Face à l’accumulation des mauvaises nouvelles pour les armées, qui doivent encore se séparer de 30.000 postes d’ici 2019, le ministre se veut aussi rassurant que possible.
«Je sais qu’il y a des interrogations au sujet de l’avenir, nous assure Jean-Yves Le Drian. Je suis conscient de l’inquiétude, mais je ne perçois pas d’effondrement du moral. Il y a un besoin de lever les doutes et je vais m’y employer.»
La répartition du pouvoir, un problème très parisien
«Ces émotions sont souvent très parisiennes, il faut les replacer dans un contexte de balancier qui dure depuis 1961», nous explique un officier affecté au cabinet du ministre.
«La répartition des rôles, entre militaires et politiques, est plus complexe que cela: plus on monte dans les niveaux de responsabilité, plus c’est une question d’hommes.»
Pour lui, il y a les textes et il y a la pratique. Avec près de 80.000 postes supprimés en une décennie, les militaires ne sont en effet pas tous préoccupés par les répartitions de pouvoir entre le ministre de la Défense et le chef d’état-major des armées. Bien au contraire, leur inquiétude relève pour la plupart du quotidien : comment former efficacement des hommes et des femmes qui ne savent même pas si leur régiment sera encore ouvert demain.

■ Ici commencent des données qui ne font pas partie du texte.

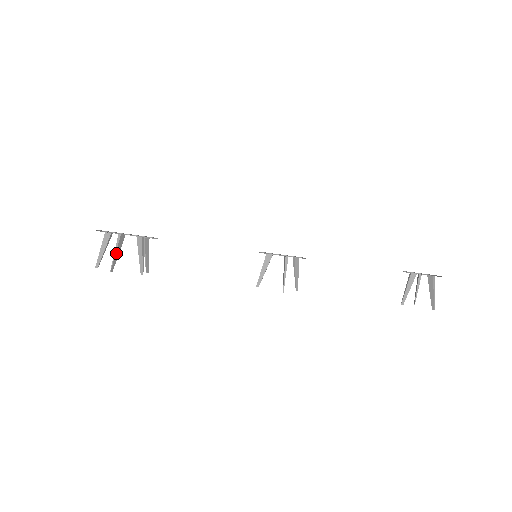
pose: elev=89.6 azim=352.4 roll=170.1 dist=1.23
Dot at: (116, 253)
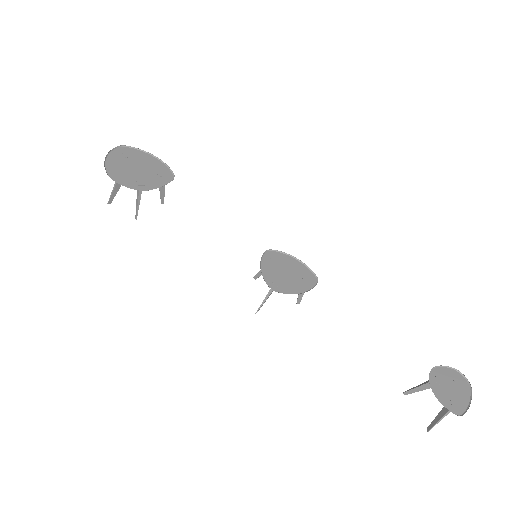
Dot at: (115, 189)
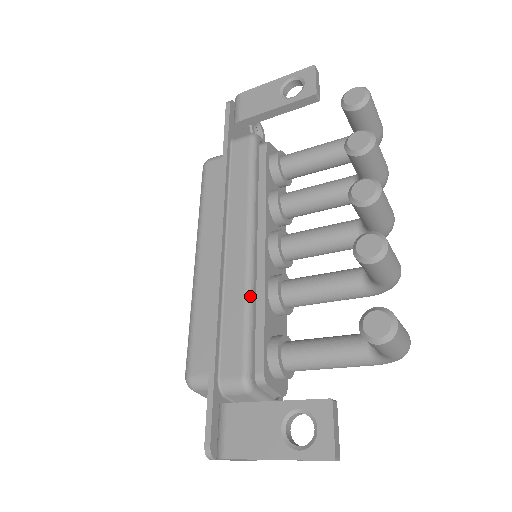
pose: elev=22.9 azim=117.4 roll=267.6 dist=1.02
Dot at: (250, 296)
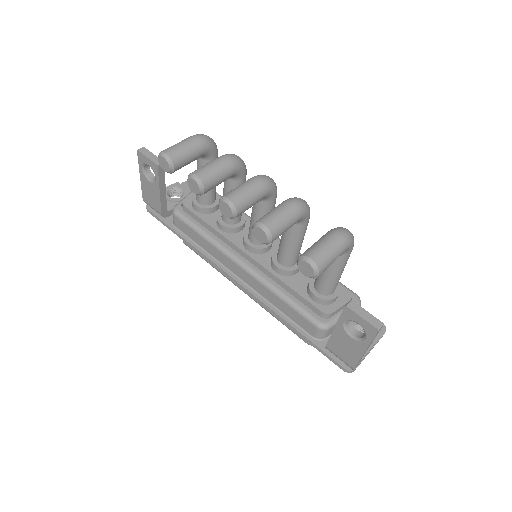
Dot at: (273, 289)
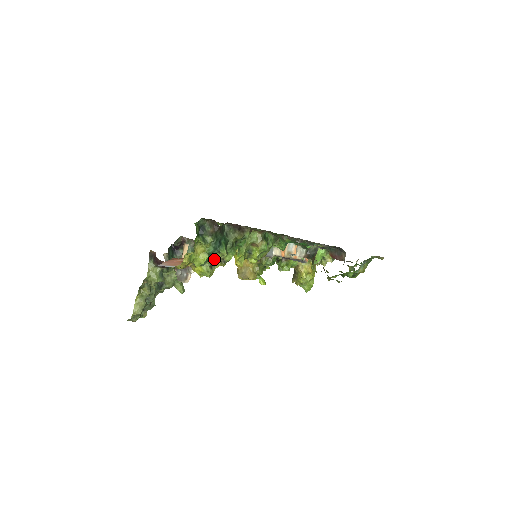
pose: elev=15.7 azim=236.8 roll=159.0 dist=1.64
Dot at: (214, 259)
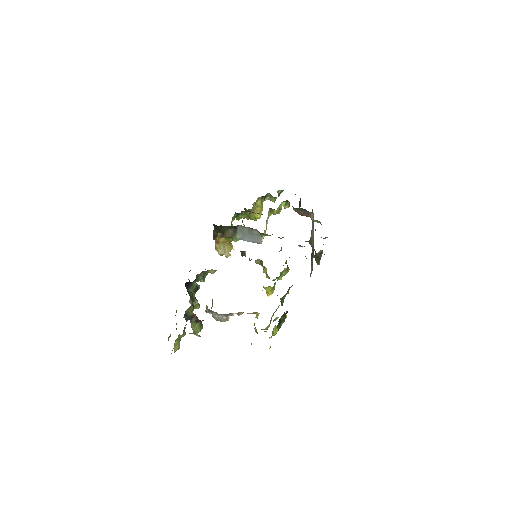
Dot at: occluded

Un ancien capitaine, qui a quitté le service en 2001, se souvient ainsi d’avoir vécu les mêmes polémiques sur la répartition du pouvoir alors qu’il était jeune lieutenant à Saint-Cyr, dans les années 1990. Déjà, les généraux défendaient un corporatisme qui se heurtait au pouvoir civil.

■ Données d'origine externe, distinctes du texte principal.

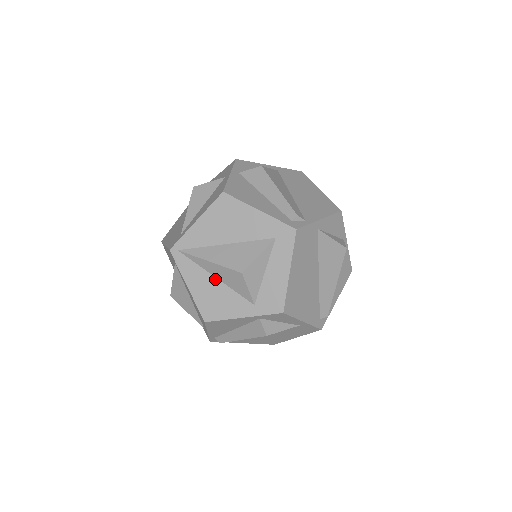
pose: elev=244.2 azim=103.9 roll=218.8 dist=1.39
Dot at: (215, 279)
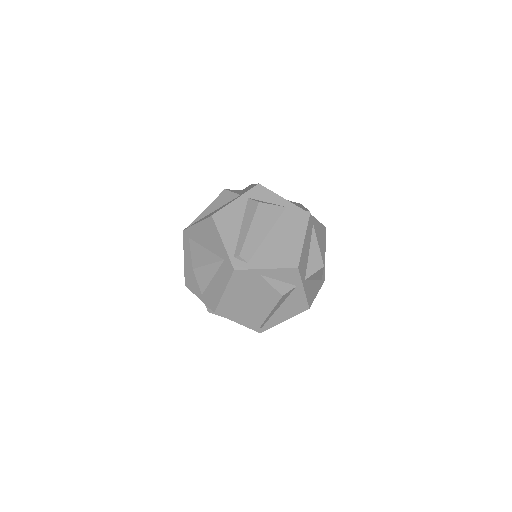
Dot at: occluded
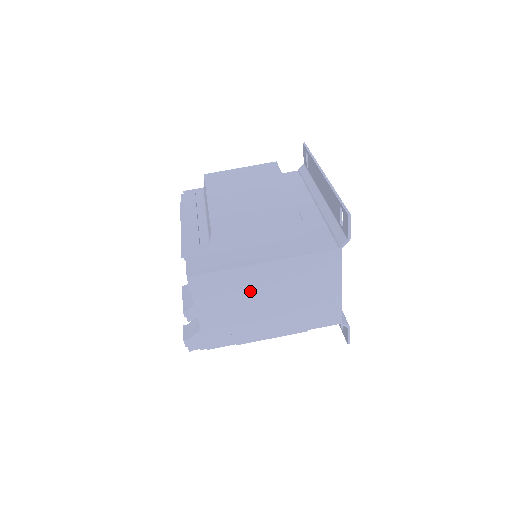
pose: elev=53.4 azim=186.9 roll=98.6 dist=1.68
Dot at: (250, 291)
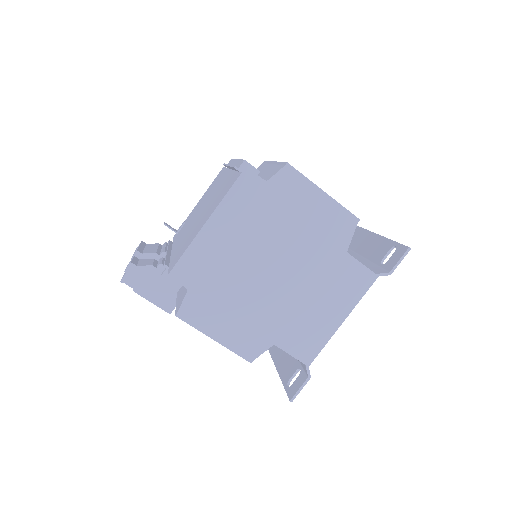
Dot at: (274, 245)
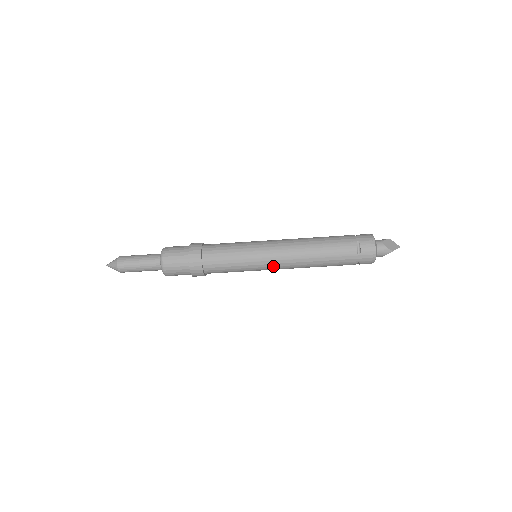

«Il y a une rupture entre la base et le chef, déconnectés après trente ans de carrière.»
Pour lui, les généraux ne sont pourtant pas les seuls à faire l’objet de reproches:
«J’ai découvert un peu plus tard, en rencontrant une députée, que son seul intérêt pour l’institution était de préserver la base de Cazaux sur sa circonscription. Pour le reste de la société, tout cela relève du non-sujet.»

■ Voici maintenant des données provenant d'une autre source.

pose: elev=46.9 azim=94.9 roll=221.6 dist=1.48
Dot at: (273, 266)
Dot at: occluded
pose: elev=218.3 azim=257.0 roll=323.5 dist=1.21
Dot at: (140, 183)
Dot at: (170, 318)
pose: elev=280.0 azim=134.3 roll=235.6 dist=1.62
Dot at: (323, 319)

Un général, aujourd’hui à la retraite, fait le même constat. Il remarque que «les politiques n’ont aucune réflexion sur l’armée et sa place dans la nation» tandis que se répand «le trouble au sein des militaires». «Quand le chef d’état-major et le ministre se parlent, qu’en sait la base ?», interroge-t-il amèrement, sur l’aveu d’un échec qu’il croit être irréversible: « Nous avons trahi nos subordonnés ».